Neuronal activity in depression
Depression is ranked as one of the world's most burdensome diseases affecting millions of people. But what actually happens in the brain when a depression develops? What changes on a neuronal level when and where? And which changes in neuronal networks are being reversed when we take antidepressiva? To address these questions we are recording the activity of hundreds of neurons simultaneously using two-photon calcium imaging while a depression manifests and is treated.
Neuronal networks of olfaction
In collaboration with Jakob von Engelhardt
The propagation of activity in our brain is largely mediated by AMPA receptors. Proteins like CKAMP44 (von Engelhardt et al. 2010) modulate the activity of AMPA receptors - and with that the way the brain processes information. The olfactory bulb, where olfactory information is proceesed, shows a particularly high expression of CKAMP44 in some of its neurons. Using a CKAMP44 knockout model and two-photon calcium imaging we want to see how CKAMP44 affects how we smell by modulating AMPA receptors in the olfactory bulb.

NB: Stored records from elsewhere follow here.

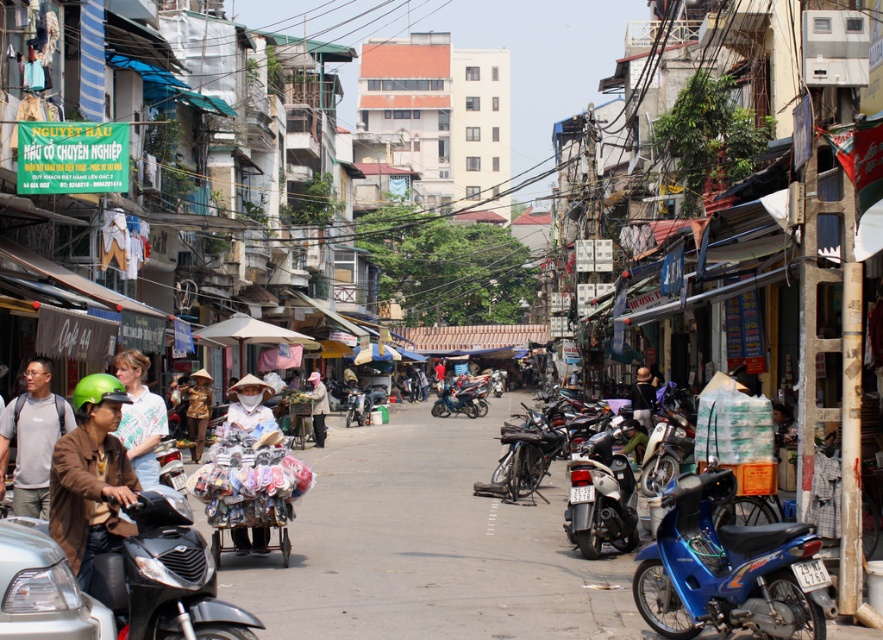
Measure the distance between blue metallic motorcycle at lower right and camera.

They are 8.88 meters apart.

Is point (791, 582) positioned behind point (122, 452)?

Yes, it is behind point (122, 452).

Identify the location of blue metallic motorcycle at lower right. The height and width of the screenshot is (640, 883). (728, 570).

Describe the element at coordinates (601, 499) in the screenshot. I see `shiny chrome motorcycle at center` at that location.

Consider the image. Can you confirm if shiny chrome motorcycle at center is taller than light brown fabric cart at center?

In fact, shiny chrome motorcycle at center may be shorter than light brown fabric cart at center.

Describe the element at coordinates (601, 499) in the screenshot. Image resolution: width=883 pixels, height=640 pixels. I see `shiny chrome motorcycle at center` at that location.

Image resolution: width=883 pixels, height=640 pixels. Identify the location of shiny chrome motorcycle at center. (601, 499).

Is blue metallic motorcycle at lower right shorter than light brown fabric cart at center?

Yes.

Does blue metallic motorcycle at lower right have a greater height compared to light brown fabric cart at center?

No, blue metallic motorcycle at lower right is not taller than light brown fabric cart at center.

Which is behind, point (763, 608) or point (318, 381)?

The role of 5-HT3 receptors in cortical networks
In collaboration with Jakob von Engelhardt
The function of serotonin (5-HT) in the body is complex. In the brain, the presence of serotonin modulates how our neurons work through a large number of different 5-HT receptors. Only one of them, the 5-HT3 receptor, is a ligand-gated ion channels. The role of this receptor on network activity is largerly unknown. Using two-photon calcium imaging, optogenetics and behavior we want to understand the role of the 5-HT3 receptor in cortical circuits.